Text passage

========================

Redding has a long history of temperature and precipitation records dating back to 1875. However, the observation site has been moved several times. Because the precipitation and minimum temperature can vary dramatically over the area, it is hard to compare the data from the different sites.
The intent of this paper is to trace the history of weather observations in the Redding area, and explain, where possible, why the station was moved. It will then discuss how temperature and precipitation vary across the greater Redding area.
The earliest observation site is not known, but it was probably at the home of L. F. Bassett who was known to be the observer from 1892 to 1911. Mr. John H. Buick an agent for Mammoth Copper Mining Company, made observations from 1912 to 1920, first at a site on the east side of the city about halfway between the Post Office and the river, and then at his north side home about 500 feet south of the river.
In the summer of 1922 the station was moved to the courthouse yard where it remained until April 1929. Mr. George Albro was the observer during this period. A First-Order Weather Bureau Office was established at the National Bank Building in July 1928 and observations were taken concurrently with the courthouse until April 1929. At that time the Weather Bureau Office was moved south to Benton Field and the downtown stations were closed. The Weather Bureau operated at the airport with a roof exposure of instruments until the Redding Weather Bureau Office was closed in August 1944.

========================

What you will do
Name each person the Redding weather history text identifies as an observer, along with the period the text gives for that person's observations.

Data segment
========================

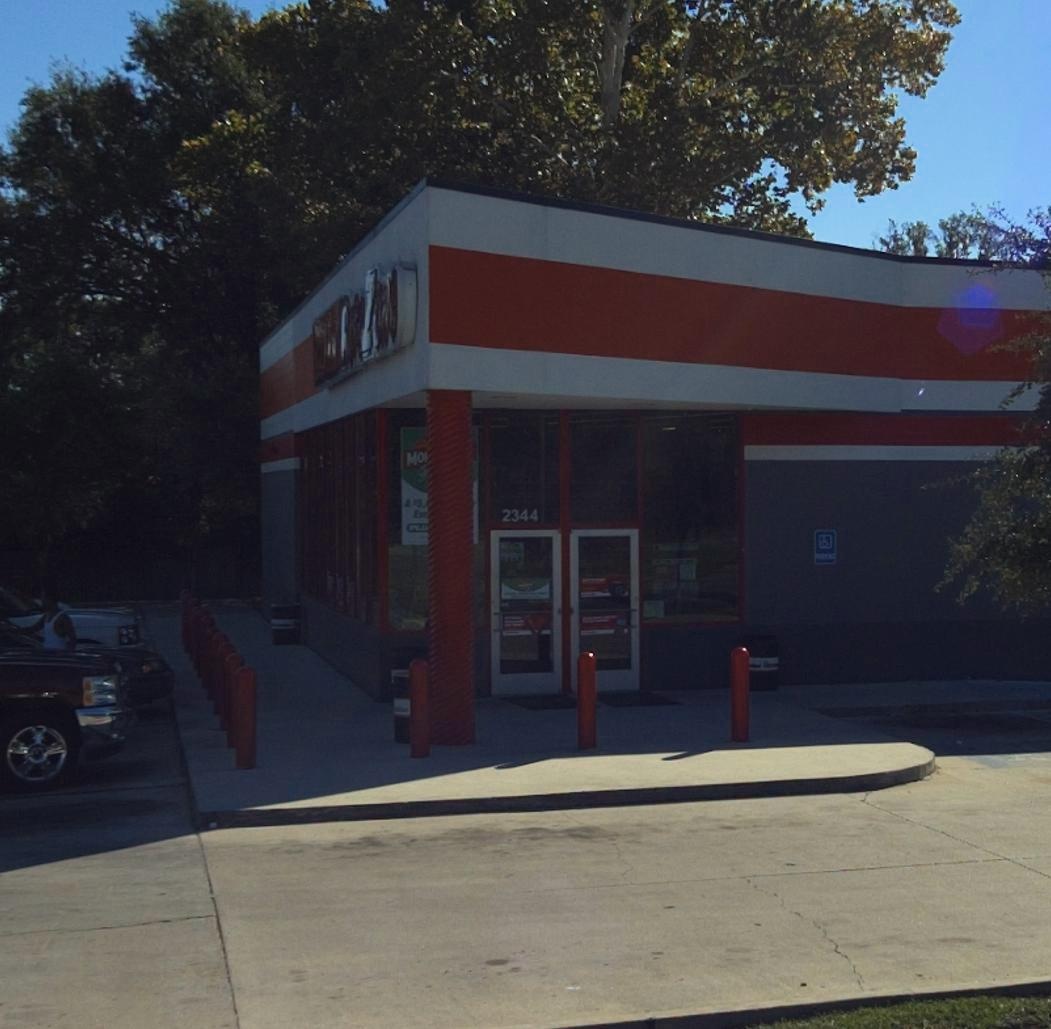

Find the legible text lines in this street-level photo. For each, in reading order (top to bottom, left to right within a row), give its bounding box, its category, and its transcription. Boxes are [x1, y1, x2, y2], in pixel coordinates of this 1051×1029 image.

[500, 506, 541, 524] StreetNumber: 2344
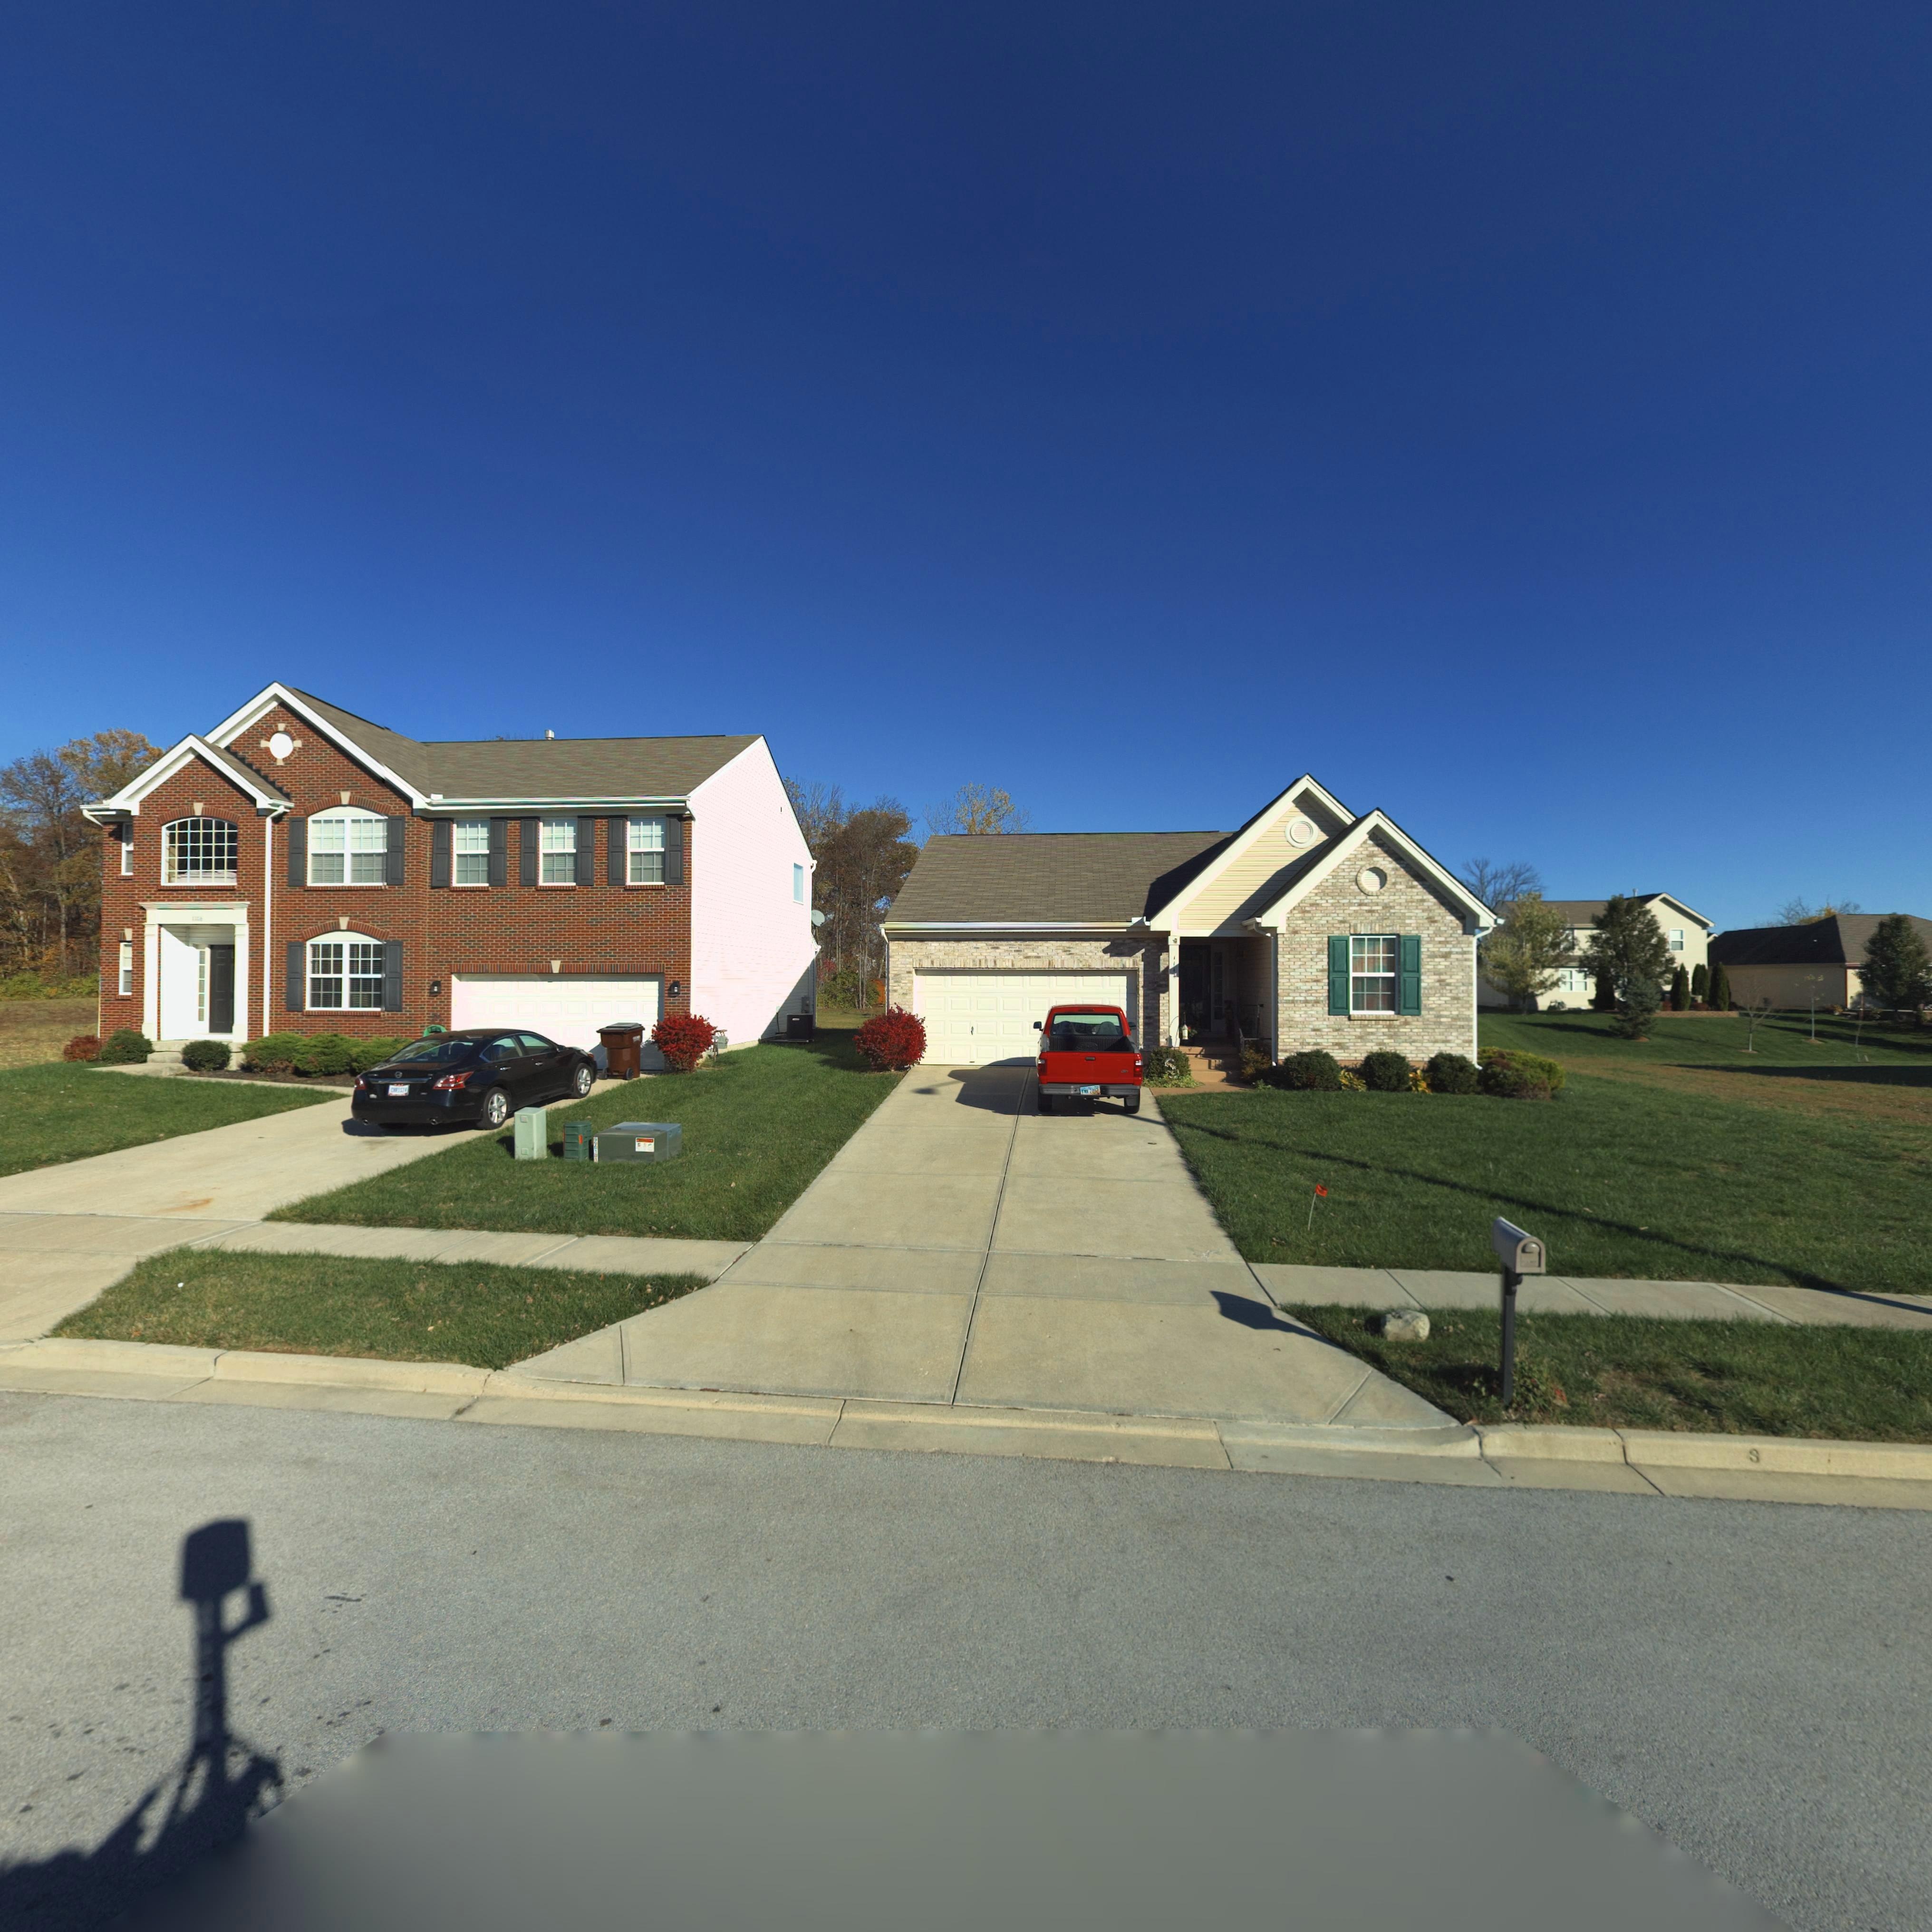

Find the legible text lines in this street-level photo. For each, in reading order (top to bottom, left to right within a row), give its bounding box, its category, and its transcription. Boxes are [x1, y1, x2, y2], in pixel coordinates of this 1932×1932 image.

========================

Task solution
- L. F. Bassett: 1892 to 1911
- John H. Buick: 1912 to 1920
- George Albro: summer 1922 to April 1929